Update: Campus anti-Semitism hearing puts faculty and funding under fire
Republican lawmakers confronted university leaders in Washington, D.C. over what they called a systemic failure to address rising antisemitism on campus.
Republican members of the House Education and Workforce Committee pressed university leaders on Tuesday about what lawmakers say is inadequate action on antisemitism following the October 7 Hamas attacks.
The hearing, announced in June and titled “Antisemitism in Higher Education: Examining the Role of Faculty, Funding, and Ideology,” featured Georgetown interim President Robert Groves, City University of New York Chancellor Félix V. Matos Rodríguez, and UC–Berkeley Chancellor Rich Lyons.
[RELATED: University of Michigan regents receive 24/7 security after pro-Hamas attacks]
Chairman Tim Walberg accused universities of allowing a permissive campus culture. He singled out CUNY for a faculty hire tied to pro-Palestinian viewpoints and criticized Berkeley for its faculty union’s stance, The Washington Post reported.
CUNY’s Rodríguez defended his institution, stating it enforces a “zero-tolerance policy” on encampments and hires additional security after arresting demonstrators over the past year.
Georgetown’s Groves expressed regret over a professor who compared Israel’s actions to those of Nazi Germany, reaffirming that the university quickly condemned Hamas’ October 7 attack and has since fostered interfaith dialogue.
[RELATED: University of California president says student governments may not join BDS movement]

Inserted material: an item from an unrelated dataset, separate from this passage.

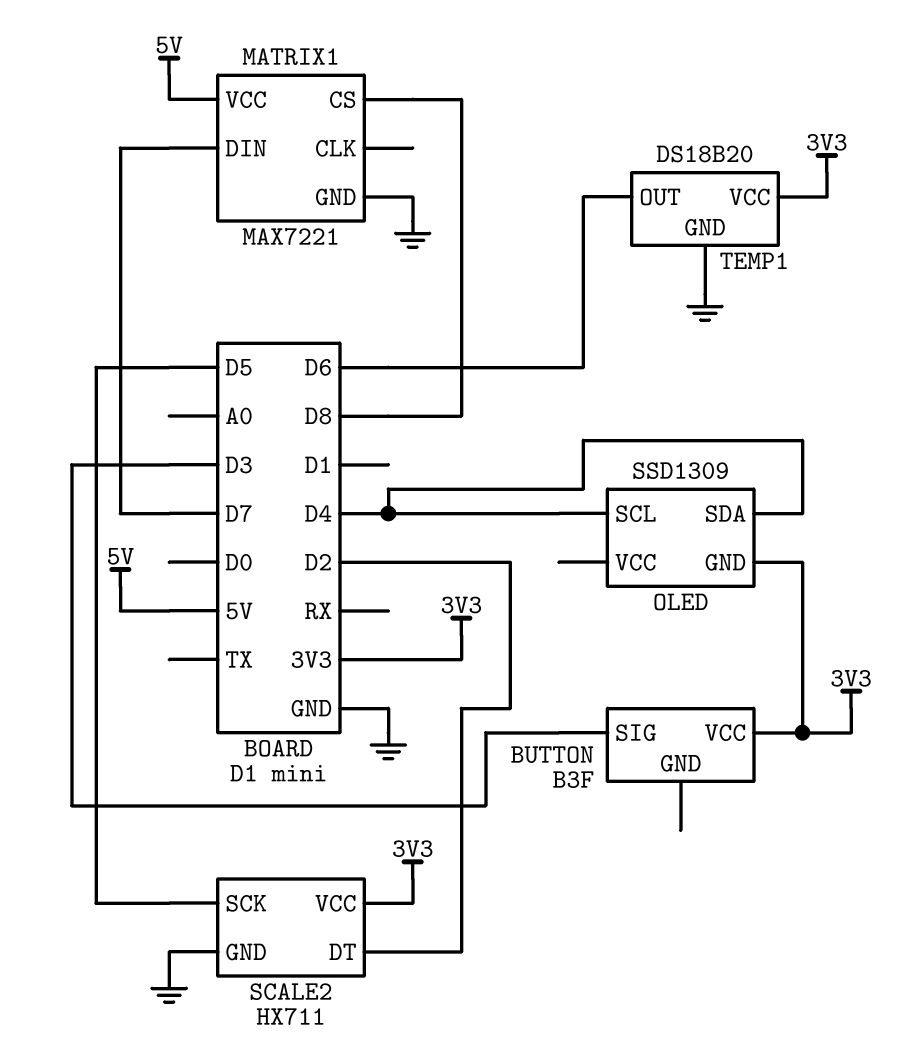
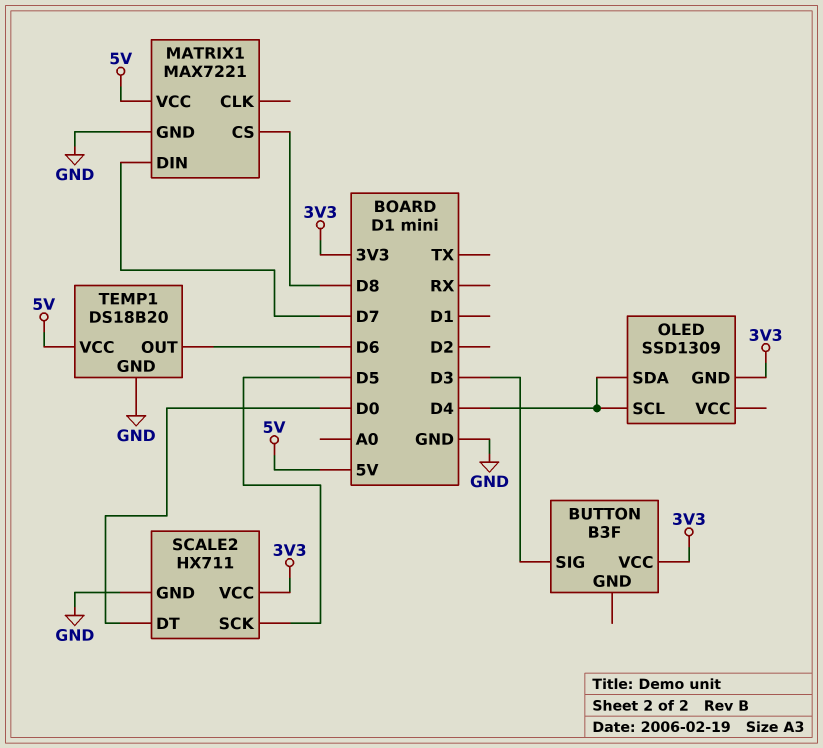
SCALE2 pin DT: D2 -> D0
TEMP1 pin VCC: 3V3 -> 5V

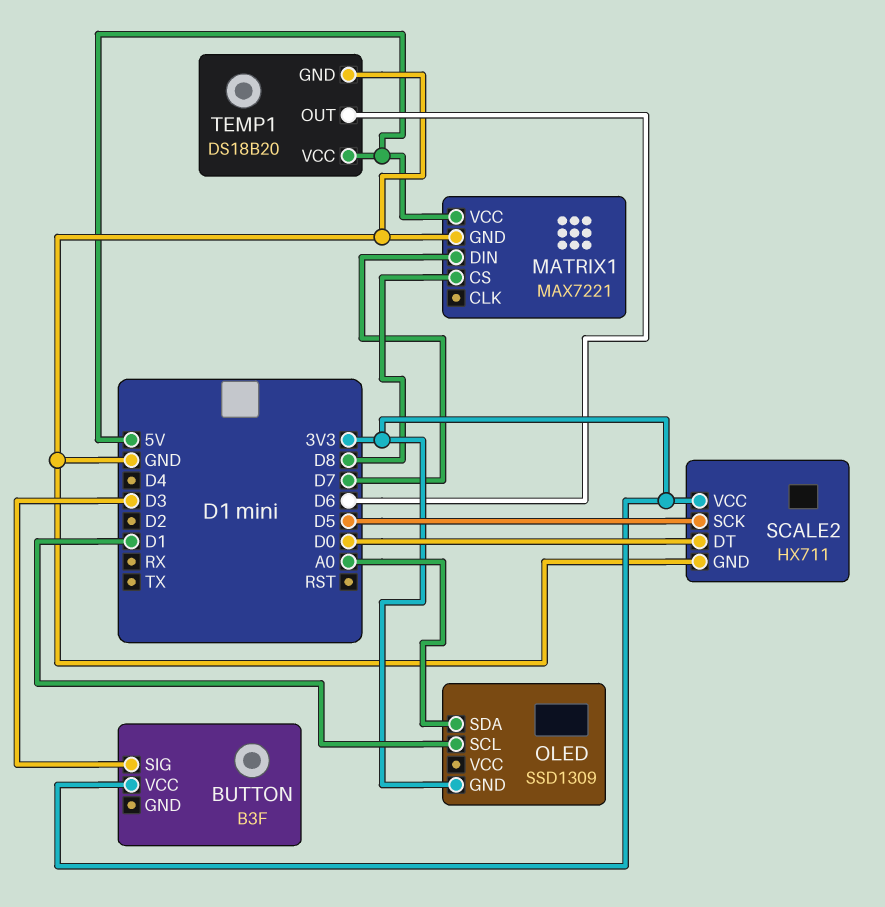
OLED pin SCL: D4 -> D1
OLED pin SDA: D4 -> A0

At Berkeley, Chancellor Lyons emphasized free speech protections, saying that faculty are chosen based on academic standards and not on ideological conditions.
”Today’s hearing was a stark reminder that antisemitism isn’t coming from nowhere: faculty groups, foreign funding, and radical ideologies are all feeding this disease,” House Education and Workforce Committee Chairman Tim Walberg said in a statement to Campus Reform. “While today’s hearing was revealing, it’s clear that university leaders are not doing enough to address antisemitism or protect Jewish students and faculty. We have repeatedly seen that university presidents will not follow the law until our Committee calls on them to do so. If that is the case, then our Committee will not rest in its efforts to protect Jews and stamp out antisemitism.”

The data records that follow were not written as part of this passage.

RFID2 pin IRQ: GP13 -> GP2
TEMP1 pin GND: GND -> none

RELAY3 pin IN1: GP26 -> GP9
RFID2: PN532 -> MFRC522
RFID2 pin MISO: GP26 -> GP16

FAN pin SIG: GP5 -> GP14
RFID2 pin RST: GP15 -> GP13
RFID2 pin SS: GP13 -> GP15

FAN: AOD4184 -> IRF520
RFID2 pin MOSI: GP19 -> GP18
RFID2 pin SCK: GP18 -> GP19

Other lawmakers have also made it a priority to root out targeted foreign funding and radical ideologies from American campuses.
”Our mission has been clear: hold college leaders accountable for their failure to confront antisemitism. And our message at every hearing has been just as clear: eradicate this top-down culture of hate or face the consequences. America’s students pay good money to be educated, not to be harassed, hated, or disrespected. We will not stop until this evil is rooted out of every campus,” Rep. Burgess Owens, chair of the Subcommittee on Higher Education and Workforce Development, said in a statement to Campus Reform.
Ranking Member Bobby Scott (D‑Va.) criticized the hearing’s narrow focus, noting it was the ninth such session since December 2023 and that issues like racism and Islamophobia received no attention.
Campus Reform reached out to Rep. Elise Stefanik, Rep. Burgess Owens, and the House Committee on Education and Workforce for comment. This article will be updated accordingly.